Apúrese: cumplirle rápido al patrón le puede asegurar un aumento de sueldo, un ascenso y tal vez hasta una palmada de felicitación en el hombro.
Pueblos enteros han tenido que abandonar prácticas culturales y rituales ancestrales para cumplir con el requisito de la puntualidad y la rapidez. Tal vez el ámbito en que más patente y dolorosa se percibe esta perversión cotidiana es la gastronomía. La “comida rápida” es un bicho monstruoso que produce algo que se parece a lo que nuestras abuelas cocinaban, pero usted sabe, y su organismo también, que esa “comida” no es lo mismo que aquella otra que se hacía con cariño, con una entrega y un sentido de amor a la familia.
Ya antes hablamos de este fenómeno como el inicio de la hegemonía de la harina precocida, asesina industrial de las arepas de verdad: usted necesita desayunar y aquí en el trópico es costumbre que los desayunos sean nutritivos, pero como al capital no le interesa gran cosa que usted desayune feliz y reciba buenos nutrientes sino que se trague cualquier bola grasienta que le genere sensación de hartazgo, que usted “salga de eso” a la brevedad posible, entonces puso todo su empeño en imponer a la arepa de harina precocida como el “alimento más importante de la mesa venezolana”. Y aquí estamos, llorando masivamente por la escasez de semejante mierda, mientras en las carreteras y campos del país se pierden toneladas de batatas, yucas, auyamas, ocumos, plátanos y cambures a los que la propaganda no ordena caerles encima.

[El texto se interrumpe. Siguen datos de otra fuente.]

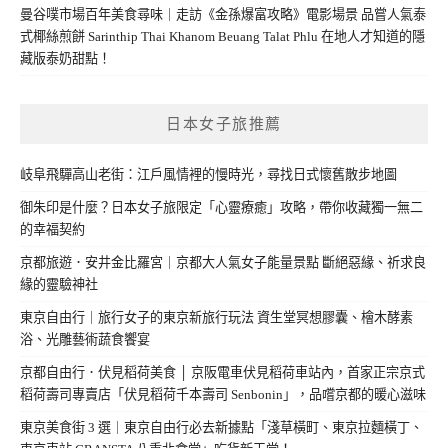
曼谷噗市場百年美食尋味｜走訪《金孫爆富攻略》電影場景 品嘗人氣泰
式椰絲煎餅 Sarinthip Thai Khanom Beuang Talat Phlu 在地人才知道的隱
藏版泰奶甜點！
日本女子旅推薦
岐阜飛驒高山老街：江戶風情裡的慢時光，尋找日式懷舊散步地圖
御朱印是什麼？日本女子旅限定「心靈療癒」攻略，帶你收藏獨一無二
的幸福契約
京都旅遊．安井金比羅宮｜京都大人氣女子能量景點 斷絕惡緣、祈求良
緣的靈驗神社
東京自由行｜旅行女子的東京新旅行玩法 資生堂冥想膠囊、檜木酵素
浴、光雕藝術蔬食饗宴
京都自由行．伏見稻荷美食 │ 京阪電車伏見稻荷車站內，首家正宗京式
稻荷壽司專賣店「伏見稻荷千本壽司 Senbonin」，品嚐京都的暖心滋味
東京美食街 3 選｜東京自由行必去新據點「淺草橫町、東京拉麵橫丁、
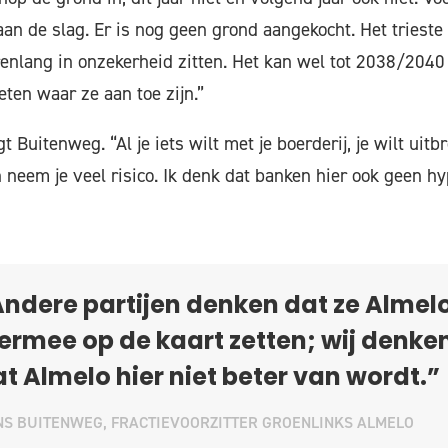
an de slag. Er is nog geen grond aangekocht. Het trieste
renlang in onzekerheid zitten. Het kan wel tot 2038/2040
ten waar ze aan toe zijn.”
t Buitenweg. “Al je iets wilt met je boerderij, je wilt uitb
n neem je veel risico. Ik denk dat banken hier ook geen h
ndere partijen denken dat ze Almel
ermee op de kaart zetten; wij denke
t Almelo hier niet beter van wordt.”
S BUITENWEG, FRACTIEVOORZITTER GROENLINKS ALMELO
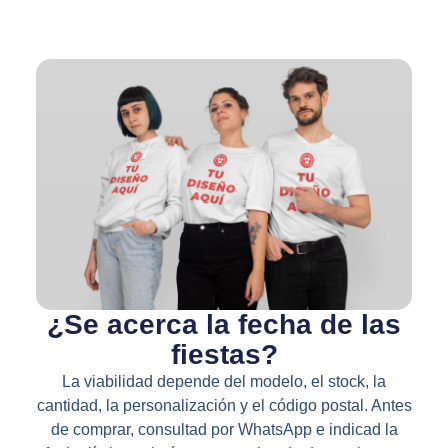
¿Se acerca la fecha de las
fiestas?
La viabilidad depende del modelo, el stock, la
cantidad, la personalización y el código postal. Antes
de comprar, consultad por WhatsApp e indicad la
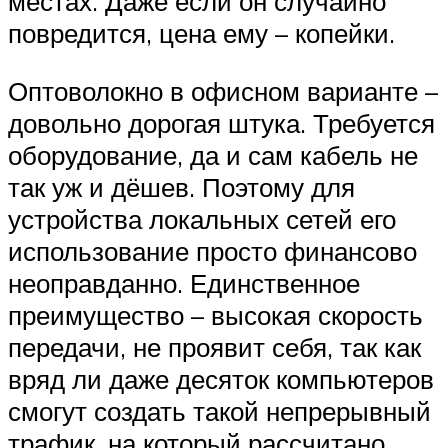
местах. Даже если он случайно
повредится, цена ему – копейки.
Оптоволокно в офисном варианте –
довольно дорогая штука. Требуется
оборудование, да и сам кабель не
так уж и дёшев. Поэтому для
устройства локальных сетей его
использование просто финансово
неоправданно. Единственное
преимущество – высокая скорость
передачи, не проявит себя, так как
вряд ли даже десяток компьютеров
смогут создать такой непрерывный
трафик, на который рассчитано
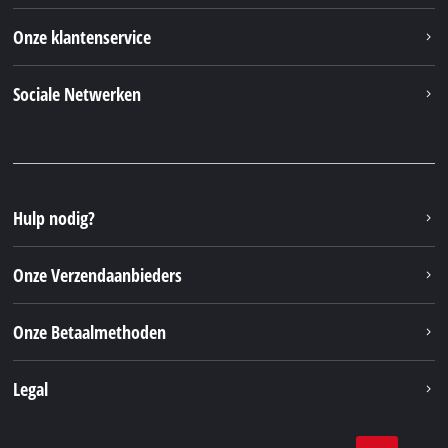
Onze klantenservice
Sociale Netwerken
Hulp nodig?
Onze Verzendaanbieders
Onze Betaalmethoden
Legal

Y ¿qué espera el chavismo para ir construyendo un paradigma alimentario que no nos haga depender de la industria sino de la vocación por la siembra y recolección de carbohidratos sanos, ricos y más o menos gratis?
Creo que no es una tarea perdida sino inconclusa, lentamente construida. Como todas las que involucran la tarea revolucionaria de moldear otra vivienda, otra manera de formarnos, otra manera de divertirnos, otra manera de procurarnos vestido y dignidad. Nosotros (usted, yo, los demás que están leyendo o no estas líneas) no lo veremos, pero lo que estamos haciendo lo hará posible.